Leave out the pictures and retype, exactly, the lines below from the line with "height: 28px ->" up to and including the line with "background: #bef264 ->", nothing more.

▸ Data provided:

▼

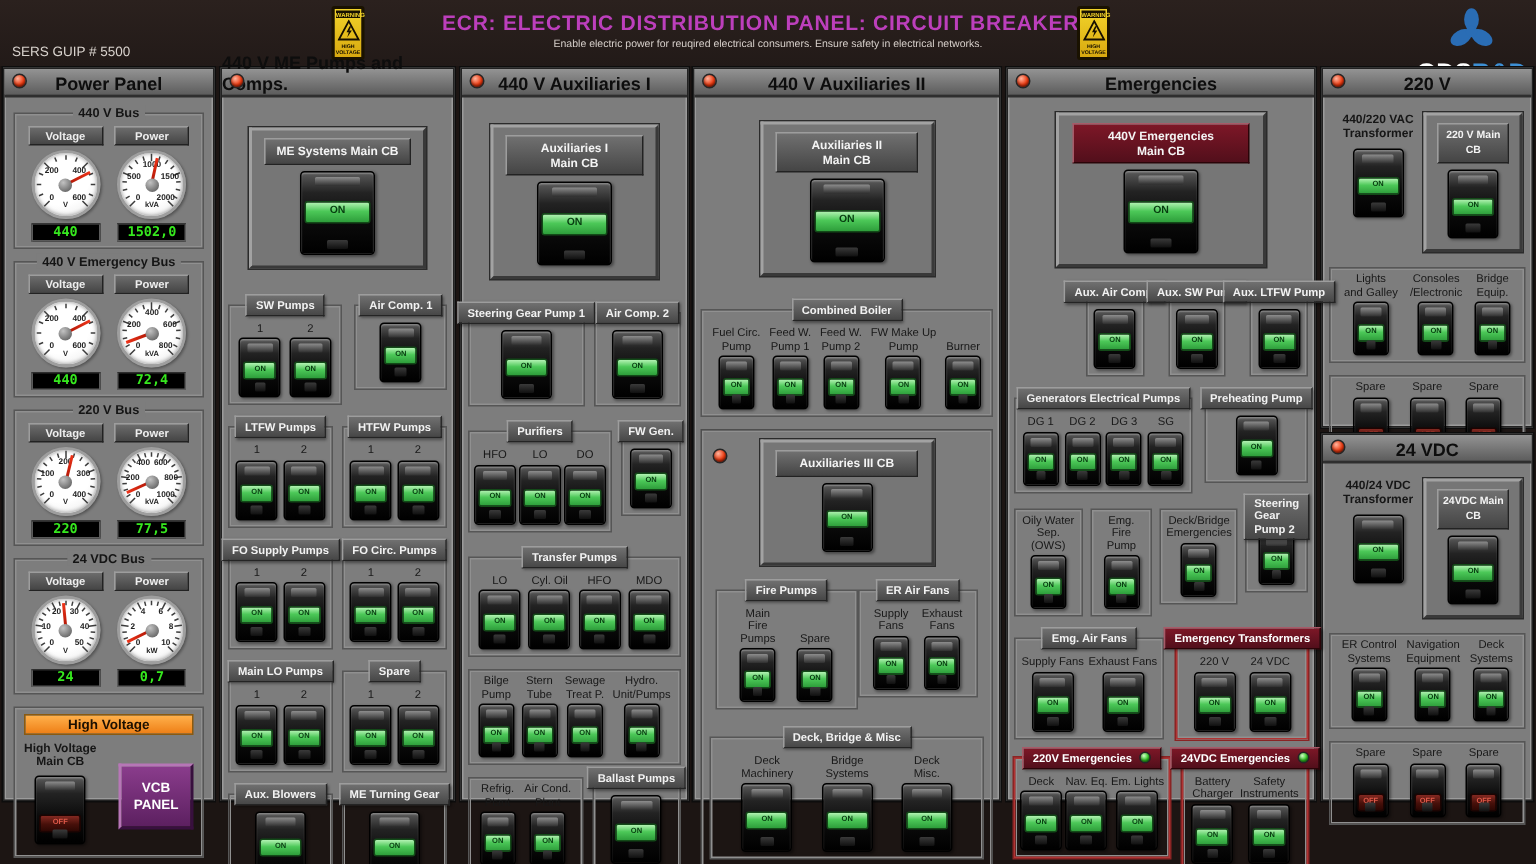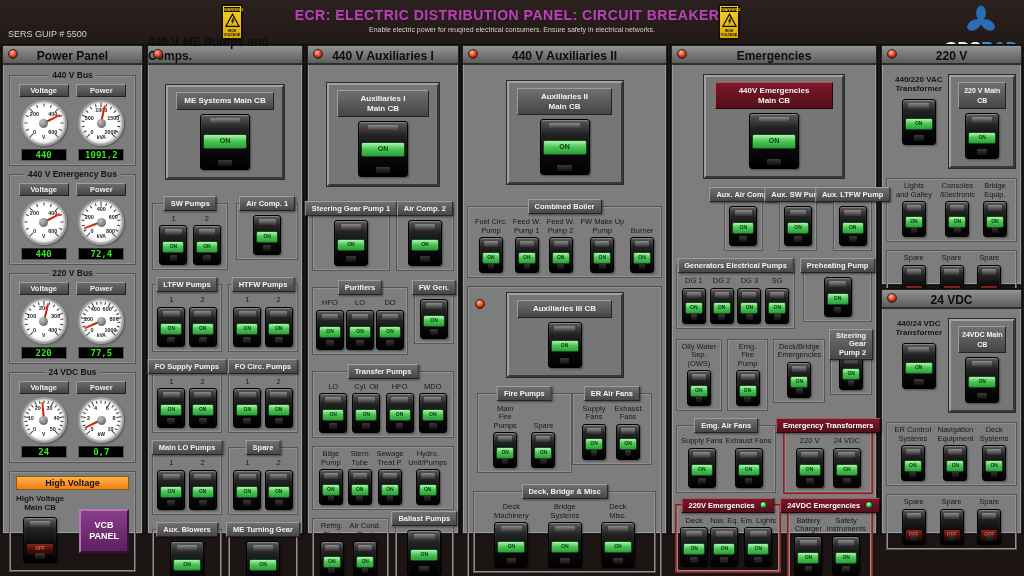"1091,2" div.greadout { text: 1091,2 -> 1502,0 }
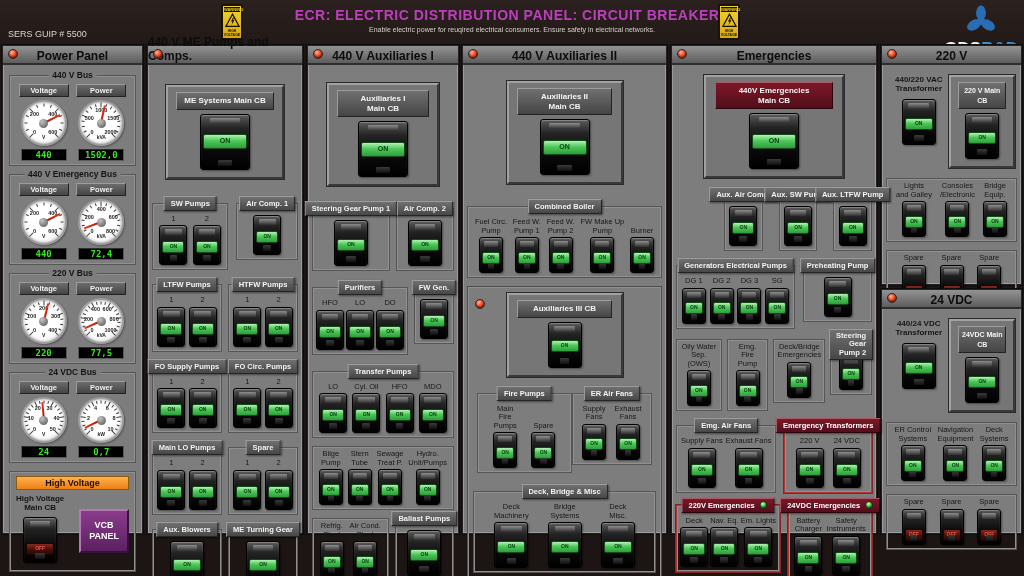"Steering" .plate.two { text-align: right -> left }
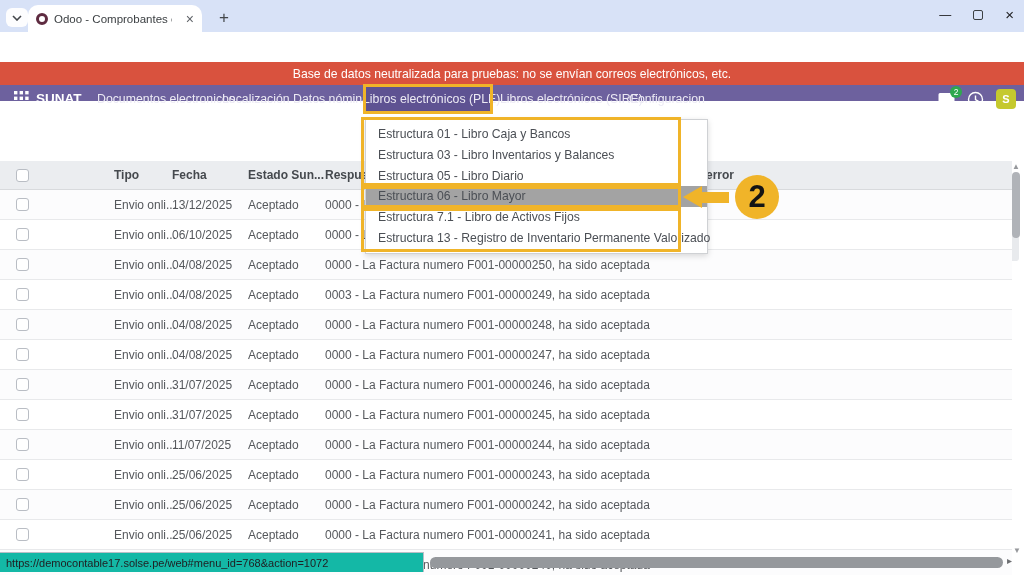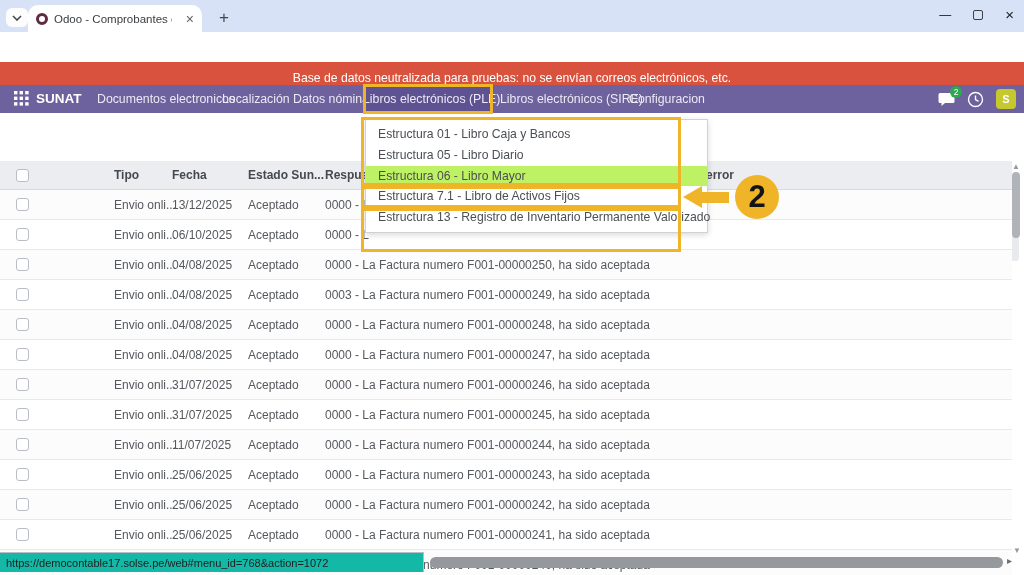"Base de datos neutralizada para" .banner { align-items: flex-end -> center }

▲
▼

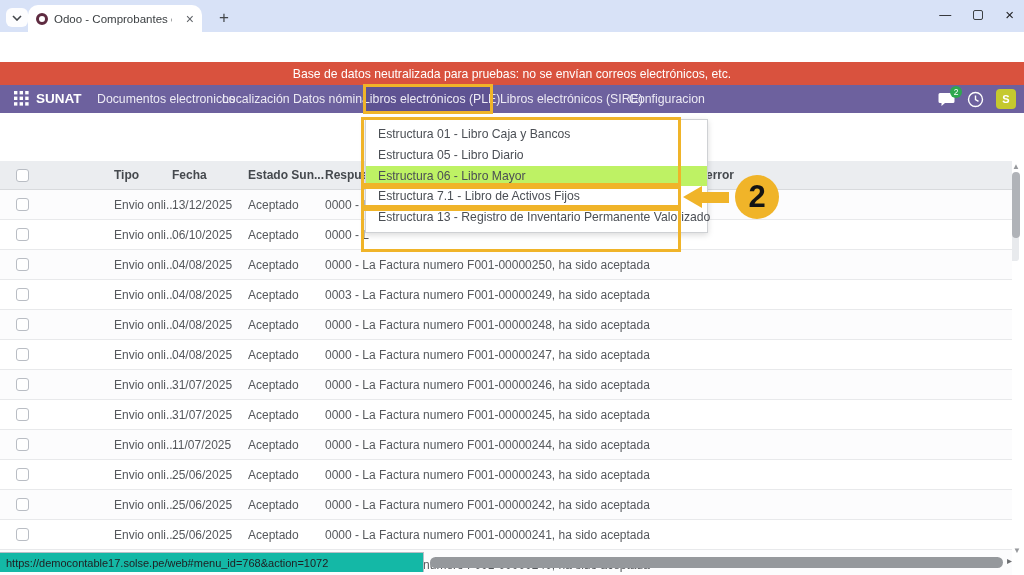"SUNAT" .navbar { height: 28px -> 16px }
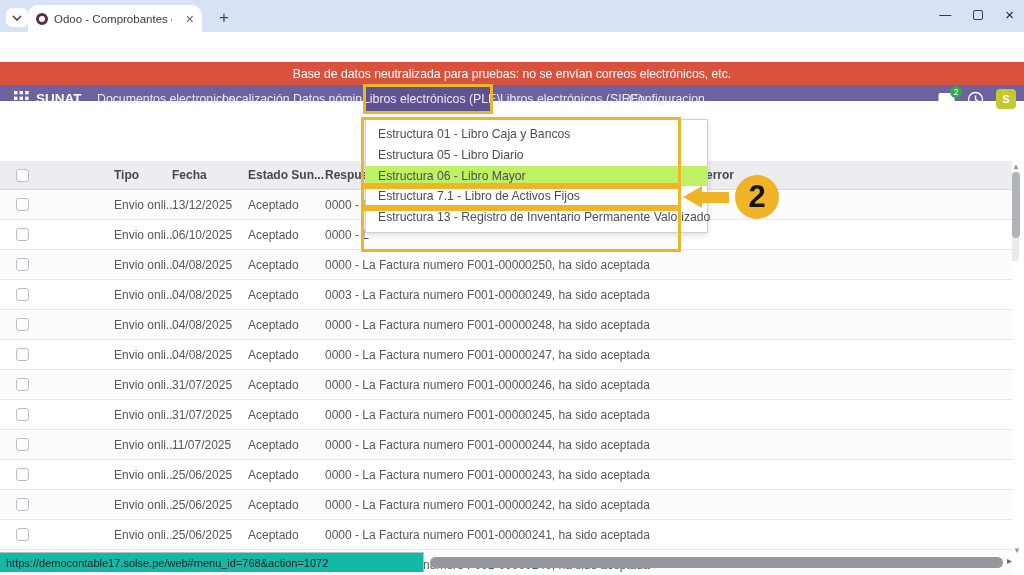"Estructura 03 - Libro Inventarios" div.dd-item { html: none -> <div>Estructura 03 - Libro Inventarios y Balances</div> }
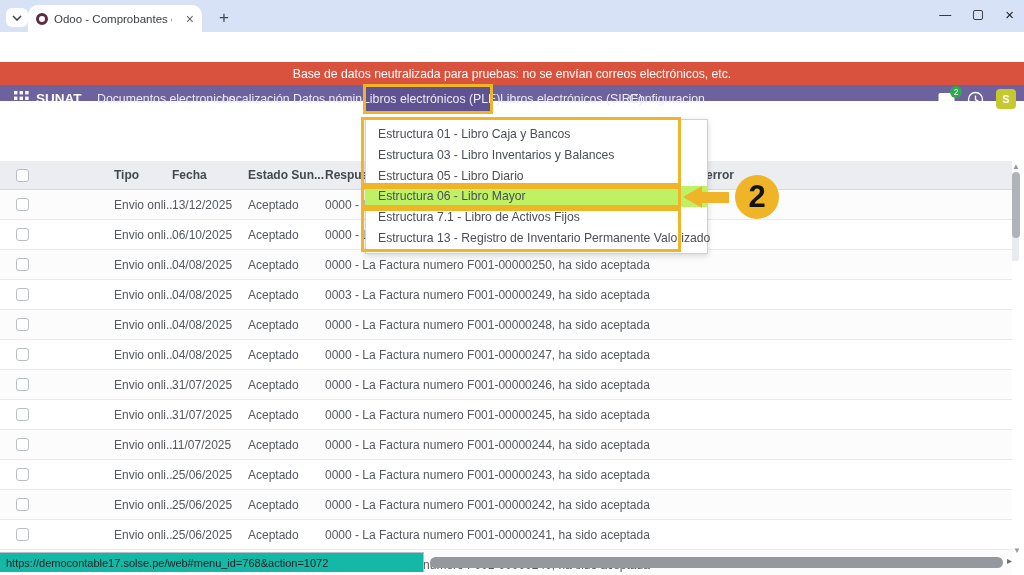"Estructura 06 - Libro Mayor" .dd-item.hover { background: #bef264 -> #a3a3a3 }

▲

▸ Expected answer:
"SUNAT" .navbar { height: 28px -> 16px }
"Estructura 03 - Libro Inventarios" div.dd-item { html: none -> <div>Estructura 03 - Libro Inventarios y Balances</div> }
"Estructura 06 - Libro Mayor" .dd-item.hover { background: #bef264 -> #a3a3a3 }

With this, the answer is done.